Пока мы шли рука об руку к палате 209, я осознала, что женщина, цокавшая по коридору впереди нас, – Кэрри Спивак. Я исподтишка замедлила нашу поступь – ждала, чтобы Кэрри Спивак делась вправо или влево по коридору. Но, разумеется, она никуда не делась, потому что направлялась прямиком в нашу палату. Шел третий день. Впереди огнетушитель и окно. Я выбрала окно. Разговаривать было рискованно, и я просто подала знак – широким жестом махнула на вид за окном. Кли глянула вниз, на автостоянку. Пара, когда-то винившая друг дружку, побрела к нам и остановилась, растерянно улыбаясь, поглядеть, что мы там высматриваем. Мы вчетвером пялились в окно. Мужчина средних лет помогал пожилой женщине выбраться из кресла-каталки и устроиться на переднем сиденье микроавтобуса.
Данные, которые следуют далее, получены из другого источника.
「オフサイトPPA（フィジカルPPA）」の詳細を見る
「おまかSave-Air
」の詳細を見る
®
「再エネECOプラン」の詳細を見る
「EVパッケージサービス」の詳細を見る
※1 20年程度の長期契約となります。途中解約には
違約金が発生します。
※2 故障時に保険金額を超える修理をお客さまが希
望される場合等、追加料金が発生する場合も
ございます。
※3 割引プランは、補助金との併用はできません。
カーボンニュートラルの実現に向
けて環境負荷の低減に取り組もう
– Когда-нибудь мы станем ими, – сказала жена в паре, которая когда-то винила друг дружку. – Я и Джей Джей. – Муж сжал ей плечо. Я подумала, что Джей Джей, должно быть, – имя их ребенка.

Ноги у пожилой женщины совсем ей не служили, и сын поднял ее из кресла и усадил на сиденье одним долгим неловким движением. Руки матери обвивали ему шею, держались изо всех сил. Эми из пары Эми и Гэри когда-нибудь вот так же вцепится ему в шею. Сейчас он еще слишком малюсенький, но однажды станет сильным мужчиной средних лет, может, даже дюжим или ражим. Он сможет переносить свою мать куда стремительнее, чем способен этот мужчина, и будет приговаривать: Вот, ма, дай-ка пристегну тебя, и мы поедем. Меня накрыло ревностью; пришлось отвести взгляд.